Sebetulnya, saya tidak harus turun ke kebun sendiri. Ada 2 orang upahan yang membantu untuk memanen cabai itu. Tetapi, saya tetap harus mengawasi seperti pesan almarhum ayah dahulu.
Tapi, entahlah pagi hari ini rasa-rasanya berat sekali. Nency tetap mengganggu. Seringkali ia keluarkan suara seperti tangisan.
Ia duduk di muka pintu kamar mandi saat saya akan membersihkan muka. , dia duduk di muka pintu rumah saat saya akan membukanya. Ia tetap menghambat saya. Serta saat saya telah sukses buka pintu serta keluarkan sepeda, Nency lari ke pintu pagar. Dia menggonggong! Ini belum pernah berlangsung.
"Nency!"
Saya memarahi anjing manis itu. Ia selanjutnya menyingkir di samping pintu pagar. Sorot matanya ikhlas beradu dengan sorot mataku. Ia terlihat sedih dengan perlakuanku. Kulihat air matanya berguling. Nency menangis.
Saya tidak mempedulikannya. Sepeda kukayuh cepat telusuri jalan kampung ke arah kebun tempat kami menumpuk keinginan.
Di tikungan paling akhir, sebelum masuk kebun cabai saya harus waspada karena di kananku ada tebing menjulang, sedang di kiriku ada parit seperti kali. Kebun cabai kami berada di lembah bukit.
Waktu sepedaku menikung, mendadak Nency lari secepat kilat dari arah depan. Ia keluarkan suara lengkingan. Sepeda tidak pernah saya hentikan karena sebelum rem kutekan, kulihat bola tanah sebesar rumah menggelinding dari tebing ke arahku.
Serta entahlah apakah yang sebenarnya berlangsung. Cuma sesaat, kulihat beberapa orang kampung banyak yang datang. Mereka dengan cepat singkirkan tanah tebing yang roboh.
"Berhati-hati!"
"Itu terlihat tangannya!"
"Iya, itu tarik pelan-pelan."
Beberapa orang bergotong dengan semangat menyukai sama-sama. Mereka selanjutnya keluarkan badan dari puing-puing tebing tanah. Badan itu telah tidak bergerak. Napas juga tidak. Kulihat kepala serta wajahnya berlumur darah.

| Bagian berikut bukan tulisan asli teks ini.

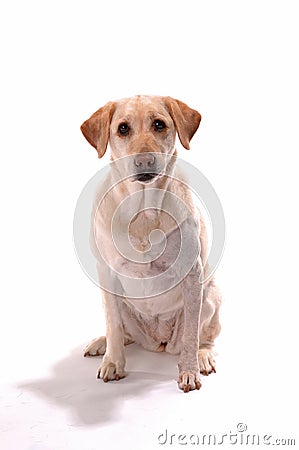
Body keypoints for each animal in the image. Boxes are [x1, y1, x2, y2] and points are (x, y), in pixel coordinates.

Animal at [81, 96, 221, 394]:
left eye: (159, 124)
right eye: (123, 128)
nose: (145, 160)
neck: (143, 213)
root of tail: (158, 342)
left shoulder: (192, 276)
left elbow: (192, 335)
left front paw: (189, 371)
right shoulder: (106, 272)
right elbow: (112, 325)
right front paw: (113, 363)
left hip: (210, 295)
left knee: (204, 337)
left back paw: (203, 356)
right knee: (120, 330)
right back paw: (102, 343)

"Innalillahi... " terdengar lantunan trenyuh.
"Dila,..." kakakku menghambur menubruk badan berlumur tanah. Kakakku meraung tidak tertahan.
Nency, anjing itu, kulihat duduk di samping badanku. Air matanya jatuh satu satu. Dia berkali-kali membelai badanku yang telah tebujur itu.